Richard Hom, O.D., F.A.A.O.
HIPAA. It sounds innocent, yet beneath this acronym lie regulations that may dramatically change the way you run your office or the complexion of your practice management software (PMS). No one can predict the results of this far-reaching piece of legislation.
The Health Insurance Portability and Accountability Act (HIPAA) of 1996 grew out of earlier concerns of the President George H. Bush administration to protect the confidentiality of healthcare information and to reduce the administrative costs of healthcare .
Protecting confidentiality
Numerous federal, state and local statutes and regulations currently bind providers to a high level of confidentiality regarding patient paper records. Now HIPAA showcases these regulations by requiring a minimum level of "privacy" for manual records and computer systems. Where states have more restrictive regulations, HIPAA will not supersede those regulations.
Doctors must secure electronic medical records (EMRs) from unauthorized access. Provider computer systems will require enhanced security and authentication for physical and logical access to your computer system.
- Physical access means that users are able to physically touch a keyboard or the actual computer.
- Logical access is the security scheme for logging onto the computer itself (usually controlled by the operating system) and onto the PMS package.
EMRs must be associated with their true author. EMRs must also track edits to ensure that the true author can't repudiate a version at a later date. The privacy portion of HIPAA requires compliance by all parties by April 2003.
Reducing costs
HIPAA's other focus (administrative cost reduction) concerns transactions between providers and payers. Achieving this might be difficult for vision EMR packages and vision care payers because of the requirements for standardized transactions and code sets. The penalty for non-compliance may include monetary fines or even punitive incarceration.
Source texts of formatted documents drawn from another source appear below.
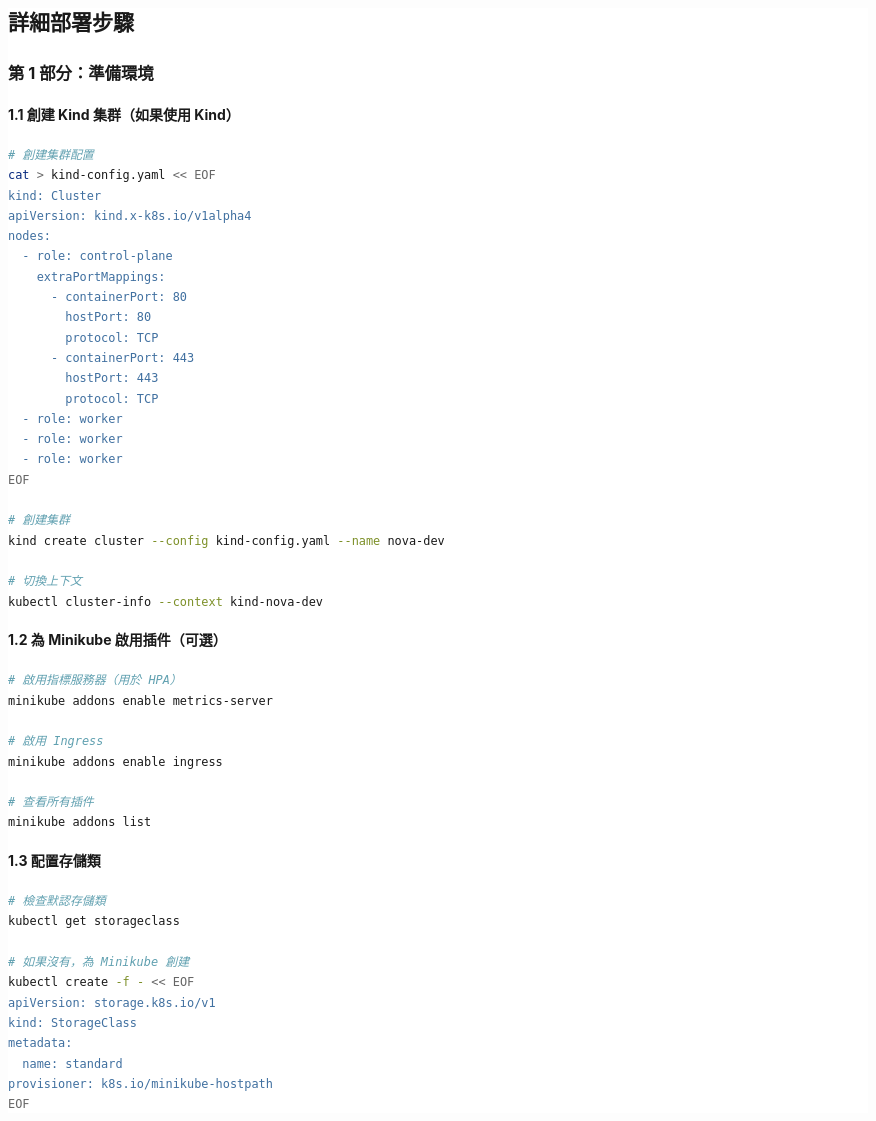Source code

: 
## 詳細部署步驟

### 第 1 部分：準備環境

#### 1.1 創建 Kind 集群（如果使用 Kind）
```bash
# 創建集群配置
cat > kind-config.yaml << EOF
kind: Cluster
apiVersion: kind.x-k8s.io/v1alpha4
nodes:
  - role: control-plane
    extraPortMappings:
      - containerPort: 80
        hostPort: 80
        protocol: TCP
      - containerPort: 443
        hostPort: 443
        protocol: TCP
  - role: worker
  - role: worker
  - role: worker
EOF

# 創建集群
kind create cluster --config kind-config.yaml --name nova-dev

# 切換上下文
kubectl cluster-info --context kind-nova-dev
```

#### 1.2 為 Minikube 啟用插件（可選）
```bash
# 啟用指標服務器（用於 HPA）
minikube addons enable metrics-server

# 啟用 Ingress
minikube addons enable ingress

# 查看所有插件
minikube addons list
```

#### 1.3 配置存儲類
```bash
# 檢查默認存儲類
kubectl get storageclass

# 如果沒有，為 Minikube 創建
kubectl create -f - << EOF
apiVersion: storage.k8s.io/v1
kind: StorageClass
metadata:
  name: standard
provisioner: k8s.io/minikube-hostpath
EOF
```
Most EMR packages and manual record keeping are excellent at recording transactions, but they're challenged when they must seamlessly exchange information with another business or EMR package (such as a vision care plan).
To facilitate interoperability, the early planners of HIPAA adopted Electronic Data Interchange (EDI) in the 1960s. EDI became the savior of large corporations that processed purchase orders, invoices and shipping documents by hand from thousands of suppliers.
EDI is a framework whereby companies could agree on a standard categorization and description of a product or service.
In eye care, Medicare has established services description and nomenclature. But no standard exists for products. Product standards must be detailed enough to describe a product as if you ordered it from the manufacturer yourself.For frames, it would be the manufacturer, style, color, temple size, etc.
An issue that needs attention
EMR vendors will need to agree on transaction rules and code sets. They'll need to evaluate their current software versions to determine the financial feasibility for compliance. Will EMR vendors unite and agree on standards? Will doctors who rely on manual records be forced to purchase EMR packages? Will payers force standards on EMR vendors and providers? I hope the profession and the EMR vendors take note.